In January 2011, White House officials supported the restructuring of Solyndra, the scandal-plagued solar company of the president’s clean energy initiative, despite warnings from multiple analysts in the White House’s Office of Management and Budget (OMB) that saving the company would be more costly than letting it die.
According to an investigation by the House Energy and Commerce Committee, senior officials in the OMB did not discourage the Department of Energy (DOE) from proceeding to restructure Solyndra’s loan so private investors would be paid back ahead of taxpayers, should the company fail. The Washington Post reports:
The restructuring went forward, but within months Solyndra failed anyway, leaving federal taxpayers on the hook for much of the half-billion-dollar federal loan. Now, a year after the company’s collapse, debate continues over whether the refinancing plan was legal or a wise investment. Last week, Solyndra’s final liquidation plan estimated that the government will recover just $24 million of the $527 million that taxpayers lent to the company.
Details about the debate emerge in internal government documents. They show that Energy Department officials argued that Solyndra might be able to pull out of its downward spiral if given an emergency infusion of cash. …

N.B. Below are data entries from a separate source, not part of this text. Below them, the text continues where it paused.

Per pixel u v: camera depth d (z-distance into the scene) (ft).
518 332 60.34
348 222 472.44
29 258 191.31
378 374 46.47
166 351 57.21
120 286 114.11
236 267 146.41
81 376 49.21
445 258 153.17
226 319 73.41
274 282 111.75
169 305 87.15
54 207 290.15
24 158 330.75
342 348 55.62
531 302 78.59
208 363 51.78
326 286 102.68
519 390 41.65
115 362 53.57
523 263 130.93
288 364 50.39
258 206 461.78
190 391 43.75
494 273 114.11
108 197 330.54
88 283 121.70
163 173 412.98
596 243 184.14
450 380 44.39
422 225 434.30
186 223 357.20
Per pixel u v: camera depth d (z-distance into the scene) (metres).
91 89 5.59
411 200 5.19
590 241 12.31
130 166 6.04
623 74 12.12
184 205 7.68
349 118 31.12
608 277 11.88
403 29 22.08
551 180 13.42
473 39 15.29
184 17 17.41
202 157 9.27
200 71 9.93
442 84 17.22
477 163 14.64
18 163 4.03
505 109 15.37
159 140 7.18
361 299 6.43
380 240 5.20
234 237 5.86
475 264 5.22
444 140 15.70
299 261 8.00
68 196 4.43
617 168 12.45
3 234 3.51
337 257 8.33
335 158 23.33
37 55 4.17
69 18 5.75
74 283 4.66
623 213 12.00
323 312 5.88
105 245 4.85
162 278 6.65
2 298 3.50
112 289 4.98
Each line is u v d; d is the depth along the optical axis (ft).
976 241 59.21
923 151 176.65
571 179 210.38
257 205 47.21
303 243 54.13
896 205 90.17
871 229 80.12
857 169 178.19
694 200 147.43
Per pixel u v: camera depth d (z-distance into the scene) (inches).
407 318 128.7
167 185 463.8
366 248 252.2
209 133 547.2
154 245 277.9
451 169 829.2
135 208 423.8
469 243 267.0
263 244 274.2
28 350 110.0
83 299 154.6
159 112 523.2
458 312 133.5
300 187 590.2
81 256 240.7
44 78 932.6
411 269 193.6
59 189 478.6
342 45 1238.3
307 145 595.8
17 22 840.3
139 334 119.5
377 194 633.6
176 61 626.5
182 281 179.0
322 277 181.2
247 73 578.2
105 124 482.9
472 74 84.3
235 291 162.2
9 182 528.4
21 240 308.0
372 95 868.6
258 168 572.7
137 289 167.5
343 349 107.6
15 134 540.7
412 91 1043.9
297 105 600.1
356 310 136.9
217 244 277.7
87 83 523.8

Documents show that in January 2011, when Solyndra was in technical default on its loan, OMB analyst Kelly Colyar concluded that if the company were immediately liquidated, taxpayers would lose $141 million. If the loan were restructured and more money were released to Solyndra, she estimated, a subsequent default would cost taxpayers $385 million. The loss was attributable in part to allowing private investors to recover some of their money first.
One such private investor, and one of Solyndra’s biggest is Oklahoma billionaire, George Kaiser, a major fundraiser for the president.
Colyar was not alone in her reservations about Solyndra, the Post reports:
A colleague at the OMB agreed, saying the analysis "confirms our earlier concern that DOE’s restructuring could effectively result in higher costs than liquidation." He added that, given the project’s high visibility, "DOE is likely to be very sensitive about optics if it should default."
OMB analysts also questioned whether the bailout would be enough to save Solyndra, considering that cheap solar panels from overseas had begun flooding the market. "With increasing competition from China, and other low-cost competitors, it wasn’t clear how Solyndra would be able to achieve the scale-up and margins needed" to survive, one e-mail said."